Supplied text:
Dividend and Liquidation Rights
We may declare a dividend to be paid to the holders of our ordinary shares in proportion to their respective shareholdings. Under the 
Companies Law, dividend distributions are determined by the board of directors and do not require the approval of the shareholders of a company 
unless the company’s articles of association provide otherwise. Our articles do not require shareholder approval of a dividend distribution and 
provide that dividend distributions may be determined by our board of directors.
Pursuant to the Companies Law, the distribution amount is limited to the greater of retained earnings or earnings generated over the previous 
two years, according to our then last reviewed or audited financial statements, provided that the end of the period to which the financial statements 
relate is not more than six months prior to the date of the distribution. If we do not meet such criteria, we may only distribute dividends with court 
approval. In each case, we are only permitted to distribute a dividend if our board of directors and the court, if applicable, determines that there is no 
reasonable concern that payment of the dividend will prevent us from satisfying our existing and foreseeable obligations as they become due.
In the event of our liquidation, after satisfaction of liabilities to creditors, our assets will be distributed to the holders of our ordinary shares 
in proportion to their shareholdings. That right, as well as the right to receive dividends, may be affected by the grant of preferential dividend or 
distribution rights to the holders of a class of shares with preferential rights that may be authorized in the future.
Exchange Controls
There are currently no Israeli currency control restrictions on remittances of dividends on our ordinary shares, proceeds from the sale of the 
shares or interest or other payments to non-residents of Israel, except for shareholders who are subjects of countries that are, or have been, in a state 
of war with Israel.
Shareholder Meetings
Under Israeli law, we are required to hold an annual general meeting of our shareholders once every calendar year that must be held no later 
than 15 months after the date of the previous annual general meeting. All meetings other than the annual general meeting of shareholders are referred 
to in our articles as special general meetings. Our board of directors may call special general meetings whenever it sees fit, at such time and place, 
within or outside of Israel, as it may determine. In addition, the Companies Law provides that our board of directors is required to convene a special 
general meeting upon the written request of (i) any two of our directors or one-quarter of the members of our board of directors or (ii) one or more 
shareholders holding, in the aggregate, either (a) 5% or more of our outstanding issued shares and 1% of our outstanding voting power or (b) 5% or 
more of our outstanding voting power.

Task requirements: Repeat the shareholder-rights text word for word, beginning at "Dividend and Liquidation" and stopping after "board of directors.".

Dataset excerpt:
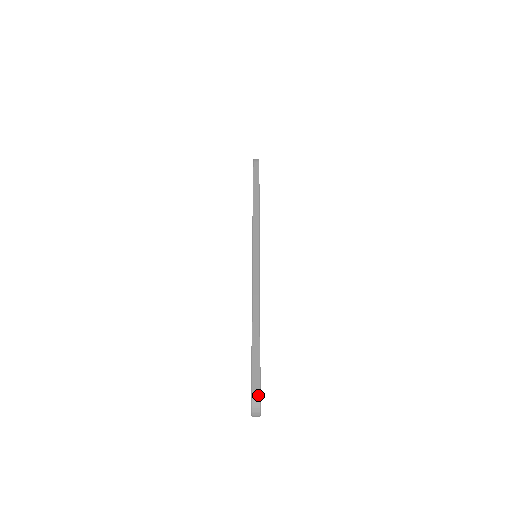
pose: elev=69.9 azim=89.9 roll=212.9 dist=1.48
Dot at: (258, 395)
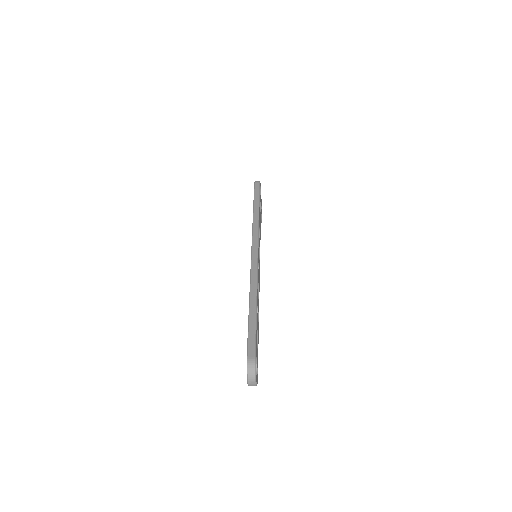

The result:
Dividend and Liquidation Rights
We may declare a dividend to be paid to the holders of our ordinary shares in proportion to their respective shareholdings. Under the 
Companies Law, dividend distributions are determined by the board of directors and do not require the approval of the shareholders of a company 
unless the company’s articles of association provide otherwise. Our articles do not require shareholder approval of a dividend distribution and 
provide that dividend distributions may be determined by our board of directors.